**Problem description**.
Please find each line below that contains the word "What" and copy those lines out.

##### Data supplied #####

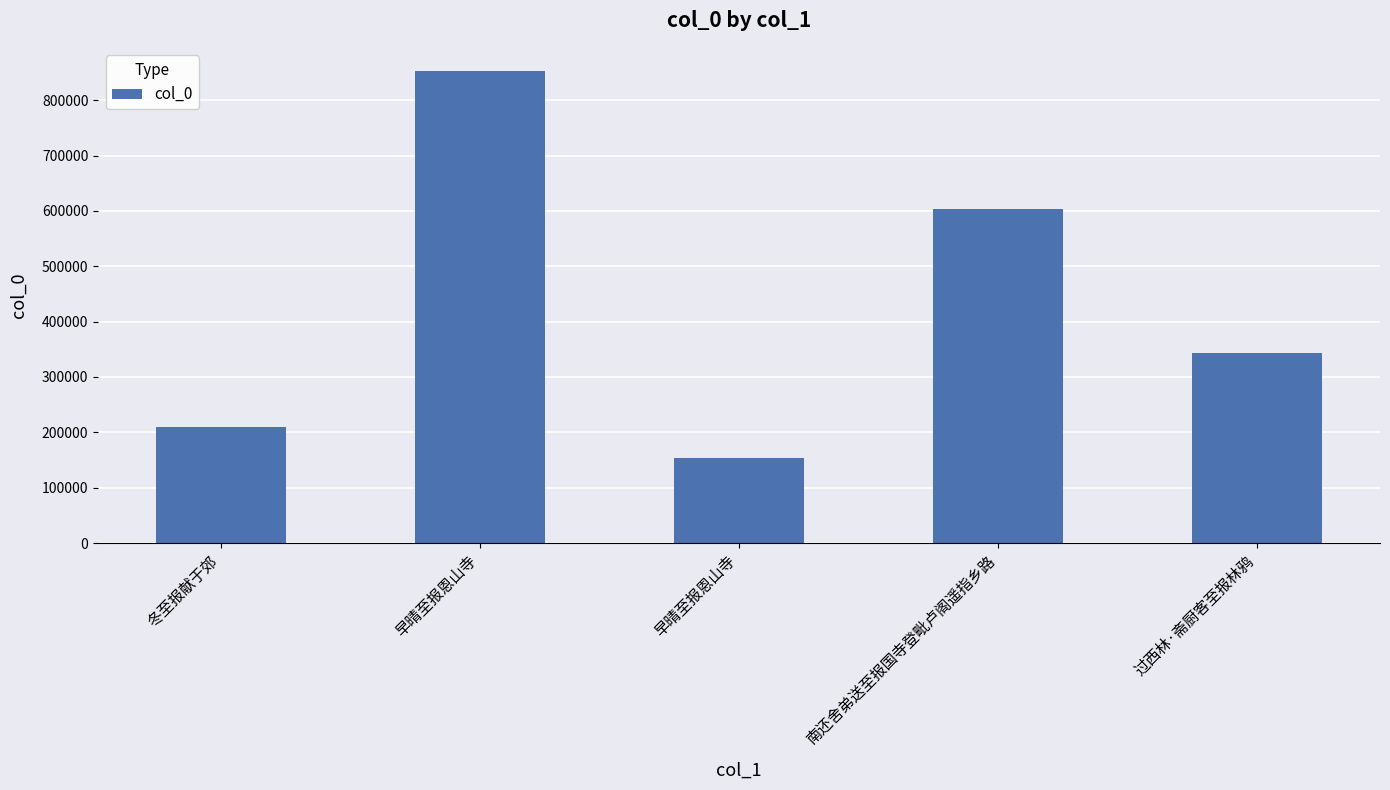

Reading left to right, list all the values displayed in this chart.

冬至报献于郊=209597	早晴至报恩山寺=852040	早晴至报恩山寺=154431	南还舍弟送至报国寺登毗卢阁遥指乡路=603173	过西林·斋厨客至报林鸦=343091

#####
##### Data supplied #####

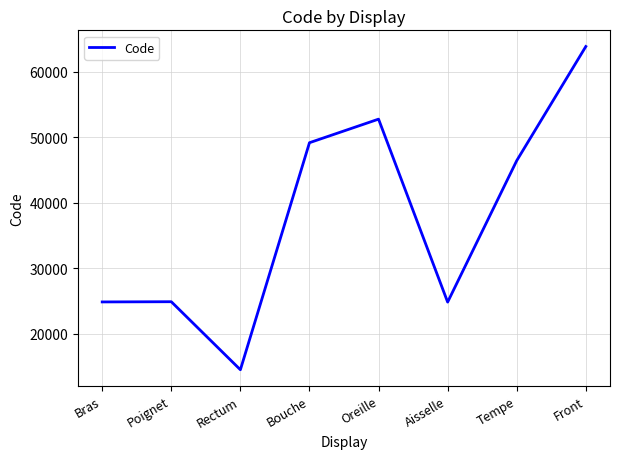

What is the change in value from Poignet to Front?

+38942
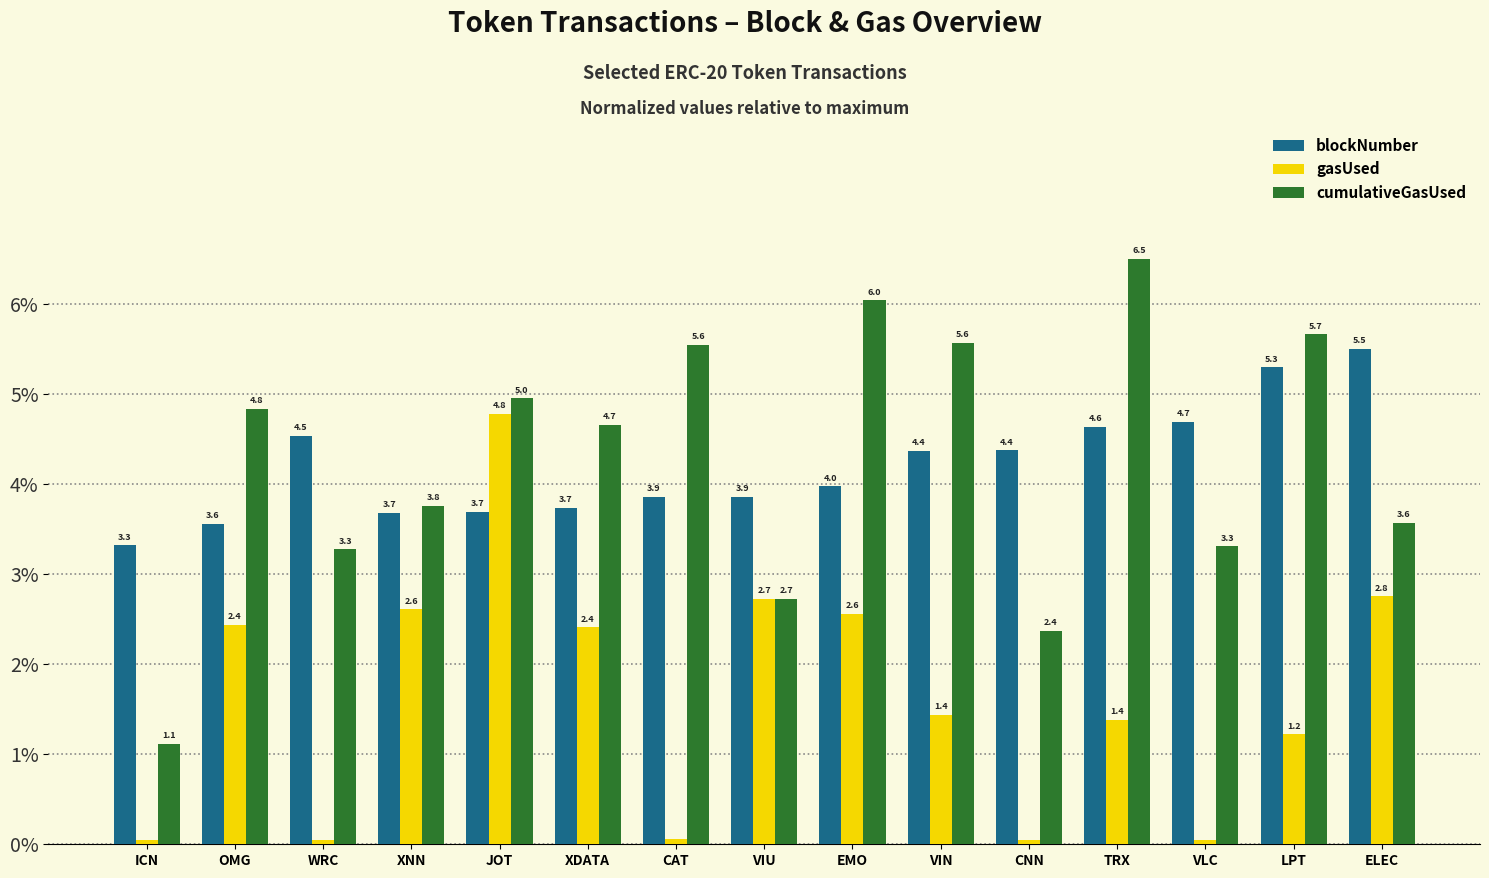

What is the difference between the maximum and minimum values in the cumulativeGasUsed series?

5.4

#####

**Written response**.
What is the change in value from Poignet to Front?
What is the difference between the maximum and minimum values in the cumulativeGasUsed series?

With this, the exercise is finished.